Formulation Path for H₂-ICE Oils
Begin with oxidation control under water-rich conditions. Use pressurized DSC and thin-film micro-oxidation to rank base stocks and antioxidant systems at elevated temperature and defined humidity. Establish the additive backbone with hindered phenols and aryl amines that tolerate high-temperature dwell and rapid thermal transients. Address friction and wear thereafter. Set phosphorus levels to protect aftertreatment, then introduce graphitized carbon at low treat rate to reduce traction without compromising catalyst function. Verify performance on SRV, MTM, and four-ball tribometers, followed by escalation to fired single-cylinder hydrogen engines. Monitor friction mean effective pressure, inductively coupled plasma wear metals, FTIR oxidation indices, and deposit formation. During teardown, characterize tribofilms by XPS, Raman spectroscopy, and SEM to confirm lamellar coverage and thickness. Conclude with elastomer and seal compatibility assessments to guard against residual chlorine or aromatics that may bypass upgrading.

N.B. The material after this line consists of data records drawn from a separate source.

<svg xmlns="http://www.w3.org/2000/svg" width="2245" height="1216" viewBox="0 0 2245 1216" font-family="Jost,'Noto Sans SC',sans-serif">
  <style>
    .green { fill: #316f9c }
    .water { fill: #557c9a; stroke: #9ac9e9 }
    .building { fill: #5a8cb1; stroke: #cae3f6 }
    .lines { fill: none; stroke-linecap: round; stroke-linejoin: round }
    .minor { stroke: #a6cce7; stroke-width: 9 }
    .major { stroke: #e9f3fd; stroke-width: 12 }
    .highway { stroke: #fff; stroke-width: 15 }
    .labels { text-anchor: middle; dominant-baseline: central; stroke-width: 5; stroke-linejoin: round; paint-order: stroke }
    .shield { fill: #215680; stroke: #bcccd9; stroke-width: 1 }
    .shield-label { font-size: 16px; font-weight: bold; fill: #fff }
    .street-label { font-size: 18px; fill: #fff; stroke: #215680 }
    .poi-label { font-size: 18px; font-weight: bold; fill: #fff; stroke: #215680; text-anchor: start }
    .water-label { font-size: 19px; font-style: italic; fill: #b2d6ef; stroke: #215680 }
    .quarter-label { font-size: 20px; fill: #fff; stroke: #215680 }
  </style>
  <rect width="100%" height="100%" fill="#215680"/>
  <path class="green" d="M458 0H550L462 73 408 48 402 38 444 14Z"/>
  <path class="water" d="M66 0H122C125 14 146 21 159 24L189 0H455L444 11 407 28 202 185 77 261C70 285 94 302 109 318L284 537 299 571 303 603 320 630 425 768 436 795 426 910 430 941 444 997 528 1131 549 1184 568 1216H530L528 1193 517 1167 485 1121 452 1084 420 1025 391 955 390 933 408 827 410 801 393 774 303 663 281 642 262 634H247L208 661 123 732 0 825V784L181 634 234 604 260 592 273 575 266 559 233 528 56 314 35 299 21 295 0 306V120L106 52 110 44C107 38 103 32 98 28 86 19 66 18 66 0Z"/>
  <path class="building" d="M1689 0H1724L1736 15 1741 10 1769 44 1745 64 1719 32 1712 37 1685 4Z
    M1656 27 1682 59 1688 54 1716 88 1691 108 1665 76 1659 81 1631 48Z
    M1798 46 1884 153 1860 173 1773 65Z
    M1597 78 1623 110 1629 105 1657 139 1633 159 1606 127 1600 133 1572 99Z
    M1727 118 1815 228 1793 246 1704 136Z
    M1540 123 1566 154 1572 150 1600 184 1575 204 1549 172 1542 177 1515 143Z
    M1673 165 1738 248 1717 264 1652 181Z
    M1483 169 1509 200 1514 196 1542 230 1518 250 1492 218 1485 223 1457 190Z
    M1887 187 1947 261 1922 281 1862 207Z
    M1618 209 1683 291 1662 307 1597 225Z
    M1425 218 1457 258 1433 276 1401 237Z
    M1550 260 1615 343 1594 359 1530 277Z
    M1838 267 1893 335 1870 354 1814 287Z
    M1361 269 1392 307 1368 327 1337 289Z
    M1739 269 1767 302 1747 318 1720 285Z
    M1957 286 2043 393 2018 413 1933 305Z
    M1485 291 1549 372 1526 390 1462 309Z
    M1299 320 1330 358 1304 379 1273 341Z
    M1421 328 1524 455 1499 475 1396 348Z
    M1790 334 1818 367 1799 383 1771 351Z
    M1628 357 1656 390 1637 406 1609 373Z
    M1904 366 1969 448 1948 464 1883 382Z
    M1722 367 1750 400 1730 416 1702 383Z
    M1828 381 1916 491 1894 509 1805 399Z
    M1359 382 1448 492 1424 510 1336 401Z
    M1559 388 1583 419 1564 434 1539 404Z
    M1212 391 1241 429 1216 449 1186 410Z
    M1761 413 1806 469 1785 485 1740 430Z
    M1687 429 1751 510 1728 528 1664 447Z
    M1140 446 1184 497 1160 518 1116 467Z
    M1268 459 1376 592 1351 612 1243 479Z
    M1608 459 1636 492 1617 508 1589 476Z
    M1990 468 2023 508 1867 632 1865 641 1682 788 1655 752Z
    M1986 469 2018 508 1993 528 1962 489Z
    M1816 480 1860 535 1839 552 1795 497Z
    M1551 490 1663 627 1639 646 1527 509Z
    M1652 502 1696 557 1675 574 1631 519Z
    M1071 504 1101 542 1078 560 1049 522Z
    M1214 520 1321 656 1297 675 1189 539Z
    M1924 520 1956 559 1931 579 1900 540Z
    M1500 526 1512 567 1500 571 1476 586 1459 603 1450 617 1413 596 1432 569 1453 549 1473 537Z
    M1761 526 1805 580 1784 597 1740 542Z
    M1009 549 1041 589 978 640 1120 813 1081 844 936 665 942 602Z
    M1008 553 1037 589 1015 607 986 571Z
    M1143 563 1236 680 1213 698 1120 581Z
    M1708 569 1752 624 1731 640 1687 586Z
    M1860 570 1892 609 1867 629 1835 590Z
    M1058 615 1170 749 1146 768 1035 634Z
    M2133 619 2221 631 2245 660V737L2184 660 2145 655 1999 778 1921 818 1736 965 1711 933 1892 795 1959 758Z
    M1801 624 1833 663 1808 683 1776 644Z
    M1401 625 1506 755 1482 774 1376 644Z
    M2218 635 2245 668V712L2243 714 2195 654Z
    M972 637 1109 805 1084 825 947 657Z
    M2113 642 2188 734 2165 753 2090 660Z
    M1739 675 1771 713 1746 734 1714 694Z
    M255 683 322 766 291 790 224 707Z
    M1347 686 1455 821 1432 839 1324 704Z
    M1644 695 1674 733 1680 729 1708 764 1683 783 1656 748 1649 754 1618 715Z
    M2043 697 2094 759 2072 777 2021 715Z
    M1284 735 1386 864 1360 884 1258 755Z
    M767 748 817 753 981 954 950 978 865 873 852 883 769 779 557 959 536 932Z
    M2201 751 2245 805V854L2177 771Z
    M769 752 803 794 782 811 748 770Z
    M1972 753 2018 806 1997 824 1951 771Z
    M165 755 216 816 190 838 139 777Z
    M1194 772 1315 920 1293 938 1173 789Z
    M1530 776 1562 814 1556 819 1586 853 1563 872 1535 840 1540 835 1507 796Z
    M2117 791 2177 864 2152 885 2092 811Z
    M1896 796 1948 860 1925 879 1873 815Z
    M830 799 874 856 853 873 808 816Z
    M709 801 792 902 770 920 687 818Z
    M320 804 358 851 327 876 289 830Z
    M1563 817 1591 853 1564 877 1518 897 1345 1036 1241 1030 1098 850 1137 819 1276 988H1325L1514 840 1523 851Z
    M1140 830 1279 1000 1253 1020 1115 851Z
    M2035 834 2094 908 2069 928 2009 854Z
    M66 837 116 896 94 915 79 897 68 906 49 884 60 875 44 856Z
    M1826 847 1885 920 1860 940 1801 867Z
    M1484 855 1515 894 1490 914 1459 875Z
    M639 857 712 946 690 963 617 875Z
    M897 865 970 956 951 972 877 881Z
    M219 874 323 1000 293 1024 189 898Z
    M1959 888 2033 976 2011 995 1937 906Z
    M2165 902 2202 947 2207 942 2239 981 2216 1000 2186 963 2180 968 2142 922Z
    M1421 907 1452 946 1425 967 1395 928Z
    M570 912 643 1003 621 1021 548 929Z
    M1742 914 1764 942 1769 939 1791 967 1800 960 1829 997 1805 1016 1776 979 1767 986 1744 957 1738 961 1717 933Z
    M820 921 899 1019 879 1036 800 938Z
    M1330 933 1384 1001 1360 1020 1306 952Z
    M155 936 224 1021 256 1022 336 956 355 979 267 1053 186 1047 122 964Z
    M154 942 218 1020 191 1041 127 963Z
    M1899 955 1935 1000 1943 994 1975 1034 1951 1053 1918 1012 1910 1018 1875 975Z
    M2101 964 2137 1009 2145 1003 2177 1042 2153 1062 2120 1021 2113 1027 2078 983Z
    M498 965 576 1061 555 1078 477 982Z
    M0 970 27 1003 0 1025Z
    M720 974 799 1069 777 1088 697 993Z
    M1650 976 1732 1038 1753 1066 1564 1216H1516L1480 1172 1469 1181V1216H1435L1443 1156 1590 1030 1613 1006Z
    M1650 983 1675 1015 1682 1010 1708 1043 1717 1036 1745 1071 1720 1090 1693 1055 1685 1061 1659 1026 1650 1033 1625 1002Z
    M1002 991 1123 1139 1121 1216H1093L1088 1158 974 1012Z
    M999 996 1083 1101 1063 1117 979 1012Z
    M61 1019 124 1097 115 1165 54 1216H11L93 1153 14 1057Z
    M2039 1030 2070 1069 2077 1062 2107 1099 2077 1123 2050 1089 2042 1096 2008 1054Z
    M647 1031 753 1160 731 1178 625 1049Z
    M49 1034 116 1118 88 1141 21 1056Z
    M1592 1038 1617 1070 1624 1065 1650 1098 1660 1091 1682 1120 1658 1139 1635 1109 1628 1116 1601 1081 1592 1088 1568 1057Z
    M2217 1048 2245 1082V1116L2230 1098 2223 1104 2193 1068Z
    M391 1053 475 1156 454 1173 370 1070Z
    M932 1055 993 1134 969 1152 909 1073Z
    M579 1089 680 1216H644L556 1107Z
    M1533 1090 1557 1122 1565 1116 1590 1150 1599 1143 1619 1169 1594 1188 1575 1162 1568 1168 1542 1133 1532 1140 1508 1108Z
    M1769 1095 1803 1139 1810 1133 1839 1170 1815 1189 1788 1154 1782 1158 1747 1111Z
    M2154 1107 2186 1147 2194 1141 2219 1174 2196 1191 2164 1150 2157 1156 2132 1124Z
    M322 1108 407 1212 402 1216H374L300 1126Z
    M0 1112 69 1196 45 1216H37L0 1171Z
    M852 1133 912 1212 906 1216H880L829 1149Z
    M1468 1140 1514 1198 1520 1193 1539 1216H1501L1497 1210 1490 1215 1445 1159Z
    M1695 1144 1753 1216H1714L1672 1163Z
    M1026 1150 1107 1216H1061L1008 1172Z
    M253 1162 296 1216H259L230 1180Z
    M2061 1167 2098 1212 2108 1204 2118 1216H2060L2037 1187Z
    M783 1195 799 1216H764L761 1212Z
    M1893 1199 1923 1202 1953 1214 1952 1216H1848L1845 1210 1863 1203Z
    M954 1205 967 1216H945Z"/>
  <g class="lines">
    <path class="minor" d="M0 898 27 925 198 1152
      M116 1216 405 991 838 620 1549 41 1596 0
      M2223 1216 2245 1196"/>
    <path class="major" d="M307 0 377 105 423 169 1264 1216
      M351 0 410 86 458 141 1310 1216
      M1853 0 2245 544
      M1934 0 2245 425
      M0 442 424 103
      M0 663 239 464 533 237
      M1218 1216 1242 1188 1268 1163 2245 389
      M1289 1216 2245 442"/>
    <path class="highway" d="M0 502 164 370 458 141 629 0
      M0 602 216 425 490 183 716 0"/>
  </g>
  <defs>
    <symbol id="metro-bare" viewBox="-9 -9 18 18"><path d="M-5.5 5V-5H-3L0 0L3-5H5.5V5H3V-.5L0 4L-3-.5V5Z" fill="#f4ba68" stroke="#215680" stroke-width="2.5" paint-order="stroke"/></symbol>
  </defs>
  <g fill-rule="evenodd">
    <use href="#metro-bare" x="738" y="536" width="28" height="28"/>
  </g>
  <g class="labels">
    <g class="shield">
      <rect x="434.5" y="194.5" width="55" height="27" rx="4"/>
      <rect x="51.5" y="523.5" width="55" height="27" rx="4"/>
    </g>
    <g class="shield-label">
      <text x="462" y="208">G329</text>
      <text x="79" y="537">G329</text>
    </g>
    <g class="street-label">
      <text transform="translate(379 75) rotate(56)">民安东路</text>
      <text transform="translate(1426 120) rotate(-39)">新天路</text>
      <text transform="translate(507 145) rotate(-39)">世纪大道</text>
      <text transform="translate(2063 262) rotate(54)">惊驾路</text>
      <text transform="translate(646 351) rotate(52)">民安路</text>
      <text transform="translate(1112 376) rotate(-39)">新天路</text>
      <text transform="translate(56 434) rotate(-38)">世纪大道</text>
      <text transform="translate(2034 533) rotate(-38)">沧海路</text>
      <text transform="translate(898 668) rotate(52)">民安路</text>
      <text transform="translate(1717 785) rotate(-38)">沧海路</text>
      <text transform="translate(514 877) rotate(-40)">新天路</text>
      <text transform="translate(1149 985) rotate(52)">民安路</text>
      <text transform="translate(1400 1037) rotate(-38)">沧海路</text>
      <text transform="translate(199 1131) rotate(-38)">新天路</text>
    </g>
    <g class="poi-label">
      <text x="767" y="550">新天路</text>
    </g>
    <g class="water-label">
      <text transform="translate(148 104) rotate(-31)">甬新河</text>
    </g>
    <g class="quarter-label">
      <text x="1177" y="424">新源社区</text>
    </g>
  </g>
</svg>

Integration, Control, and Safety
A compact facility can integrate feed preparation, a pyrolysis or gasification block, hydrogen purification, liquid upgrading, and carbon finishing within a single site. Digital twins vet set-point changes before operators adjust the DCS. Soft sensors infer tar formation and chlorine slip from temperature profiles, differential pressure, and gas composition. Mass- and energy-balance reconciliation flags drift at an early stage. Safety interlocks manage torch trips, hydrogen excursions, and acid-gas spikes via staged depressurization. Tail gas supplies process heat, and PSA off-gas stabilizes the reformer’s thermal balance. This integration reduces energy cost and increases uptime across operating campaigns.
Outlook
A single feedstock can serve two markets when quality control and process discipline remain strict. Polyolefin-rich fractions supply hydrogen for H₂ engines and help stabilize regional fuel availability. In parallel, carbon solids from the same line enhance lubricant performance under hot, lean, water-rich combustion. Plant organizations secure an additional revenue stream. Formulators gain a controllable lever on friction and wear. Fleet operators observe more consistent efficiency and durability metrics. Realizing this outcome demands rigor end-to-end: precise sorting, clean heat management, appropriate gas polishing, and validation from bench rigs through fired-engine trials.